* _TEXT SEGMENT_
——
- Leader Speak
- Leader Speak
Indian Seamless Steels & Alloys Ltd (ISSAL) came into effect on March 27, 2002 subsequent to the amalgamation of erstwhile Indian Seamless Steels & Alloys Ltd with Jejuri Steels & Alloys Ltd on Sep 30, 2001. The company produces Hot Rolled Bars and Rods of Alloy/Non-Alloy Steels and Cast Rolled of Alloy steel at its steel plant at Jejuri in Pune. It has one wholly owned subsidiary called Indian Seamless Power Ltd (ISPL). ISSAL is the main supplier of steel to The Indian Seamless Metal Tubes Ltd (ISMTL), flagship company of the group, and also supplies to auto components, forging and engineering companies in the country
Mr. Baldev Raj Taneja is the Chairman of the Indian Seamless Group. He is a graduate in engineering and has a postgraduate diploma in management. Prior to starting the Indian Seamless Metal Tubes Ltd ? the flagship company of the Group ? in 1977, Mr Taneja spent about two decades with the Indian Tube company (a Tata Group company) in Jamshedpur.
In a telephonic interview with Mrs Toral Munshi and Rajiv Mehta of IndiaInfoline, Mr B R Taneja discussed the industry scenario, company plans, targeted growth and the drivers for the same.
What are your views on the current upswing in the steel industry? How long is the buoyancy expected to last and what will be the drivers for the same?
——
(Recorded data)

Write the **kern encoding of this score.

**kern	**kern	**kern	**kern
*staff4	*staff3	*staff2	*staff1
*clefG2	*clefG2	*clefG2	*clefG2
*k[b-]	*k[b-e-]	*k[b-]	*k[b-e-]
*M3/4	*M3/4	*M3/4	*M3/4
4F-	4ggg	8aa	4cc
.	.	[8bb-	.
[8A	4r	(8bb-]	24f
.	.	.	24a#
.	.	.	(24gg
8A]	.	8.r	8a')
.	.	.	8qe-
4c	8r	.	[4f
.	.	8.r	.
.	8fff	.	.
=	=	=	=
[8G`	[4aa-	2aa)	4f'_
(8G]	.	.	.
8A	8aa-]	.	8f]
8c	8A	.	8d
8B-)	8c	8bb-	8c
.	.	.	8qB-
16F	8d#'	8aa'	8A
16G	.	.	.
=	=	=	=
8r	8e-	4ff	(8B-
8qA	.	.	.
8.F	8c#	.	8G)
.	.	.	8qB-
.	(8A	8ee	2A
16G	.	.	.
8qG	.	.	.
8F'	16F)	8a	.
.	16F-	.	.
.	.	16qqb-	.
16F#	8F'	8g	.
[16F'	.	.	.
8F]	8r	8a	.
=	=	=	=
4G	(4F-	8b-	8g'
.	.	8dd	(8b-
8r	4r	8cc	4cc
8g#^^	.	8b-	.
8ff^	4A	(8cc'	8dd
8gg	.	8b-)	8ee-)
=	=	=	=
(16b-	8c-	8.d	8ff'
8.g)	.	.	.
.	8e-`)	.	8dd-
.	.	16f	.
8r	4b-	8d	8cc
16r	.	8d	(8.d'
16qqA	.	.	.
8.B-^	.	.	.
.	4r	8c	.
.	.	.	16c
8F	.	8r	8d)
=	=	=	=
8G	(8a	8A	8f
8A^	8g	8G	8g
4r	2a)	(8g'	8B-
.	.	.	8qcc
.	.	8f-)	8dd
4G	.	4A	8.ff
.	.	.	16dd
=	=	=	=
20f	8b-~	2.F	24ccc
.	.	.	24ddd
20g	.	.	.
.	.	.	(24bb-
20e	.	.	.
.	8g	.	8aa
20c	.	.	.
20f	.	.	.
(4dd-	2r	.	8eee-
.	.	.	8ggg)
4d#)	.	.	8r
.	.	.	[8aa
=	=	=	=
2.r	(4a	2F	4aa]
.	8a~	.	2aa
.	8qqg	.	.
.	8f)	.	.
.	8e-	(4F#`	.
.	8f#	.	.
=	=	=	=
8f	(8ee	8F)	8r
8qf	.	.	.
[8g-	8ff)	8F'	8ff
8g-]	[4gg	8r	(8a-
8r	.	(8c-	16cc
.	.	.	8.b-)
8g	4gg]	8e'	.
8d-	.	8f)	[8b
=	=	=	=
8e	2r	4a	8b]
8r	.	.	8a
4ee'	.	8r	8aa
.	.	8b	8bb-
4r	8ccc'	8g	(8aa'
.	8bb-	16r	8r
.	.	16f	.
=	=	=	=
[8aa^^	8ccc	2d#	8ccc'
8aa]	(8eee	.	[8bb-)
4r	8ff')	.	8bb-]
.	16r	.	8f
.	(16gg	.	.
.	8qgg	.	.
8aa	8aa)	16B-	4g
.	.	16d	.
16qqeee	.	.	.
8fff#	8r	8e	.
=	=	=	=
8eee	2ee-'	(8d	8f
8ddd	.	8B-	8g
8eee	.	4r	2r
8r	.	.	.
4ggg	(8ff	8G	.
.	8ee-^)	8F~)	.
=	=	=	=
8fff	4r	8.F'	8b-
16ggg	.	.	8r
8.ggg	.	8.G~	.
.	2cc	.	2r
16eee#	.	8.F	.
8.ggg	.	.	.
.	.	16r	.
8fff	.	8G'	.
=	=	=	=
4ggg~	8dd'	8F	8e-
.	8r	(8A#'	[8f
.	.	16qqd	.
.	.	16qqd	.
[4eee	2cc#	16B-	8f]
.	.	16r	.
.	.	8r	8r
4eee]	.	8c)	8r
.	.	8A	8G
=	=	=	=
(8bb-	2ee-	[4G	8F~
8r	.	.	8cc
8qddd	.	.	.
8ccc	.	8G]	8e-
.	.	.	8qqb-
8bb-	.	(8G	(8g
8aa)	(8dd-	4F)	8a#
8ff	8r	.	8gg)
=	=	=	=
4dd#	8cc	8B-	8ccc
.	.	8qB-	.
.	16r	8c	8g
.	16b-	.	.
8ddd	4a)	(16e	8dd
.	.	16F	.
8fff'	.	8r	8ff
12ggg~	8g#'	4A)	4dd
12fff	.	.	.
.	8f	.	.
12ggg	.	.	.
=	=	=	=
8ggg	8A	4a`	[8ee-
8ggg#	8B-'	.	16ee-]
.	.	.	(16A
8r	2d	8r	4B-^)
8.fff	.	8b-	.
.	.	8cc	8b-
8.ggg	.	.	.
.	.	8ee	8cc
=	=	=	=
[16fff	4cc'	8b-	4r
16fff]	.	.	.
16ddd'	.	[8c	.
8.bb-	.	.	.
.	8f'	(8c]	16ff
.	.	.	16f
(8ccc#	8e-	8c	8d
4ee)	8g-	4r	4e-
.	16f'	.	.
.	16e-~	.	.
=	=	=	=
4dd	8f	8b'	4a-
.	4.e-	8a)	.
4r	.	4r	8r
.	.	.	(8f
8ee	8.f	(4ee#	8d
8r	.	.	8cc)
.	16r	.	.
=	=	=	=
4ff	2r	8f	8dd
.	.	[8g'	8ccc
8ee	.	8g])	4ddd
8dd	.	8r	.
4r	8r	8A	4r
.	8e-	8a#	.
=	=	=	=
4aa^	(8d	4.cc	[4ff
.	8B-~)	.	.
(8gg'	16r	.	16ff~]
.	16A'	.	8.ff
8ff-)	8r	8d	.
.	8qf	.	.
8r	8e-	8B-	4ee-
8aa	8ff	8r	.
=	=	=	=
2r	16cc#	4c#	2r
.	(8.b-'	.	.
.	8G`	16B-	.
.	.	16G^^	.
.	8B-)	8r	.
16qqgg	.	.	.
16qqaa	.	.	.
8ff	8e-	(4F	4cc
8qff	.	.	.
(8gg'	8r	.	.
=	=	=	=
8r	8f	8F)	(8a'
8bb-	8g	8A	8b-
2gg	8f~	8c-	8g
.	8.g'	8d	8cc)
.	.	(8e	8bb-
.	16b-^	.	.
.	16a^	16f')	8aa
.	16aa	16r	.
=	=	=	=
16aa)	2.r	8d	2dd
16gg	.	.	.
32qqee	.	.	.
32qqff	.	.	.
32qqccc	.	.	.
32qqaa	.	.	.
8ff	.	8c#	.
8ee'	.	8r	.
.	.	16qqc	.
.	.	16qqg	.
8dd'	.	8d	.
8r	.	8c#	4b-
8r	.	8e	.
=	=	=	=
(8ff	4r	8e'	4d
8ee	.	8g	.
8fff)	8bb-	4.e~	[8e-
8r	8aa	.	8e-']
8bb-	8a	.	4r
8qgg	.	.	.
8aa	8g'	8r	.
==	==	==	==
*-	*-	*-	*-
——
* _OBJECTIVE 1_
According to the interview text on Indian Seamless Steels & Alloys, where is the company's steel plant located?
* _OBJECTIVE 2_
Proceed with the Indian Seamless Steels & Alloys interview text from the point where it ends.
The items are not needed here.

* _RESULT 1_
At Jejuri in Pune.

* _RESULT 2_
One has to look at the current upswing in the steel industry at two levels; world level and domestic level. The global upswing has been led by the growth in Chinese economy and the domestic demand has been buoyed by the growth in industrial and infrastructure spending. It is not necessary that both will move in the same direction and at the same speed. With the Chinese Government trying to apply brakes on the planned humongous expansions, the country?s steel demand is expected to slow down thereby stabilizing the world steel industry. This will lend much needed stability to erratic world market, where prices and availability of raw materials and steel have become dependent on activities in China.
As far as the Indian steel demand is concerned, it is expected to be robust with no immediate downturn in the short term. The new Government at the center has also expressed its thrust on infrastructure and one might expect higher allocation towards the same in the coming budget. Further, the domestic steel industry need not worry of dumping (imports) in case of excess capacity outside India, as we are one of the lowest cost steel producers globally and are further protected by import duty and higher freight cost.
Has the steel prices peaked out at the current levels or is there any further upside left? What will be the key determinants of the prices going ahead?
As the Chinese demand consolidates, the world prices are expected to stabilize or might even go down from current levels. In case of domestic prices, it is expected to remain firm with a low probability of moving higher. The continuance of the robust domestic demand will distort the correlation of the domestic prices with world prices.
What are your views on Government?s efforts to control the prices of steel?
There has been lot of noise from the Government lobby but no concrete steps have been taken to control the steel prices. The chances of Government going back to old days of commodity price control are very remote. It might tinker with the excise and custom duty.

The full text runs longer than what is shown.